Le quartier de la Maré est situé en bordure de la Baie de Guanabara, entre l’avenue Brasil et la voie express Presidente João Goulart (communément appelée par les habitants de la ville Linha Vermelha [voie rouge]), les deux principales voies d’accès à la ville de Rio de Janeiro, et compte aux alentours de cent quarante mille habitants. Comme bien d’autres périphéries urbaines brésiliennes, délaissées successivement et historiquement par les pouvoirs publics, son quotidien est ponctué par la combinaison d’innombrables difficultés : un faible taux de scolarisation, une cohabitation avec des groupes criminels, des conflits armés fréquents et une forte discrimination à l’encontre de ses habitants. Selon un compte-rendu5 élaboré par l’association Redes da Maré, ce qui interfère le plus négativement dans la vie de la population locale est la présence de réseaux liés au trafic de drogues ou de groupes paramilitaires qui exploitent les services de base, monopolisant les fonctions que l’État est censé réglementer. L’étude révèle également qu’en 2019, avec l’augmentation des opérations policières dans la région, il y a eu, dans la favela da Maré, 117 jours de fusillade au total sur une année et que toutes les semaines sur la même année, une personne au moins est morte victime de cette violence.

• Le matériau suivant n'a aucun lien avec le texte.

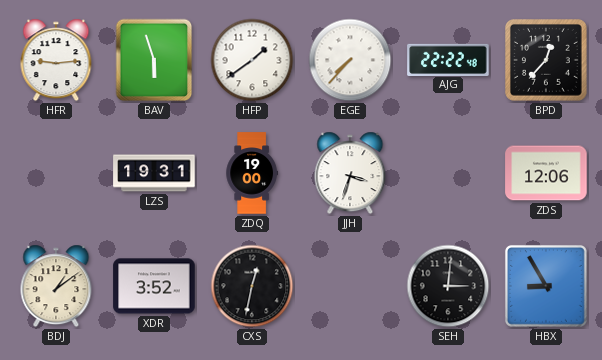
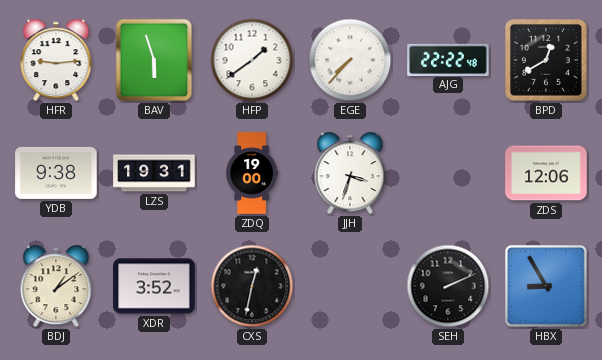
BPD: 12:37 -> 12:40
YDB: none -> 9:38
SEH: 3:01 -> 2:11
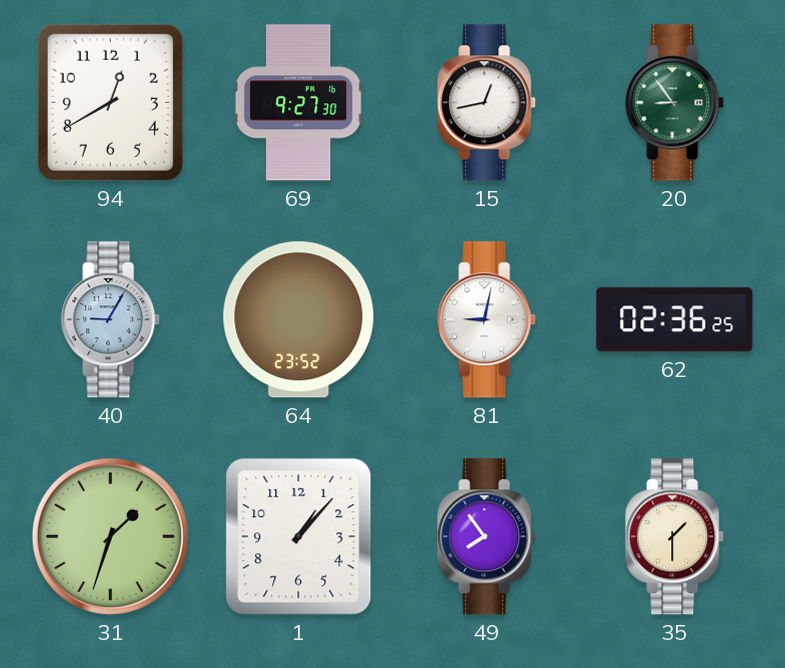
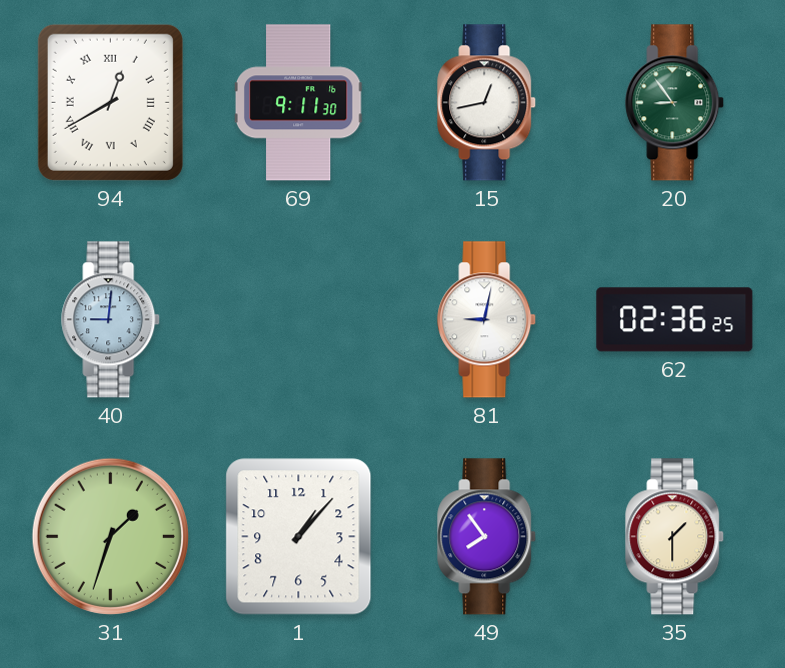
94 numerals: Arabic -> Roman
69: 9:27 -> 9:11
40: 9:05 -> 9:01
64: 23:52 -> none
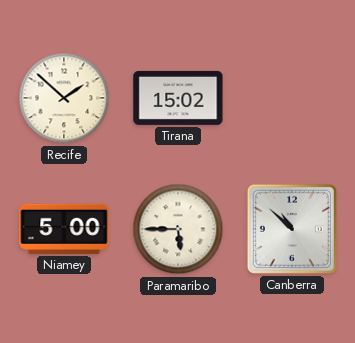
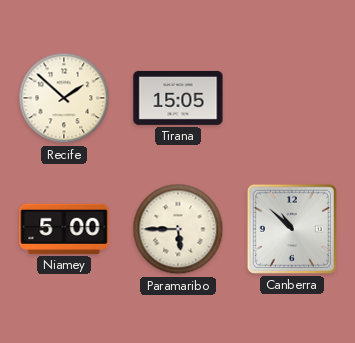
Tirana: 15:02 -> 15:05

Ce panorama renvoie à ce qu’Achille Mbembe a nommé de « nécropolitique »6. En effet, à travers cette notion, le philosophe camerounais questionne les limites d’une souveraineté quand un État choisit qui doit vivre et qui doit mourir.
Cependant, ce tableau n’est qu’une image partielle que l’on peut donner de la Favela da Maré. Malgré les insuffisances chroniques de l’État à assurer des services publics de base [santé, sécurité, éducation et culture], de nombreuses organisations sociales — telles que celles déjà évoquées et avec lesquelles le programme « Teatro em comunidades » collabore — cherchent à promouvoir un réseau de développement durable visant la transformation structurelle de l’ensemble des favelas. Le récit qui identifie l’espace des favelas à ses seules violences risque de renforcer la stigmatisation sociale imposée à ces territoires et leurs populations. L’identification de la favela comme lieu des carences et des violences a été historiquement construite et, encore aujourd’hui, elle marque l’imaginaire commun. Tout en défendant la « construction d’une autre représentation des favelas — au-delà de leurs absences les plus visibles »7, je pense qu’il est important de diffuser un récit alternatif qui puisse rendre compte de la favela telle qu’elle est : un espace de résistance et de créativité dans lequel la grande majorité de la population fait partie de la classe ouvrière. C’est à partir de cette perspective que nous développons notre pratique théâtrale dans ce programme.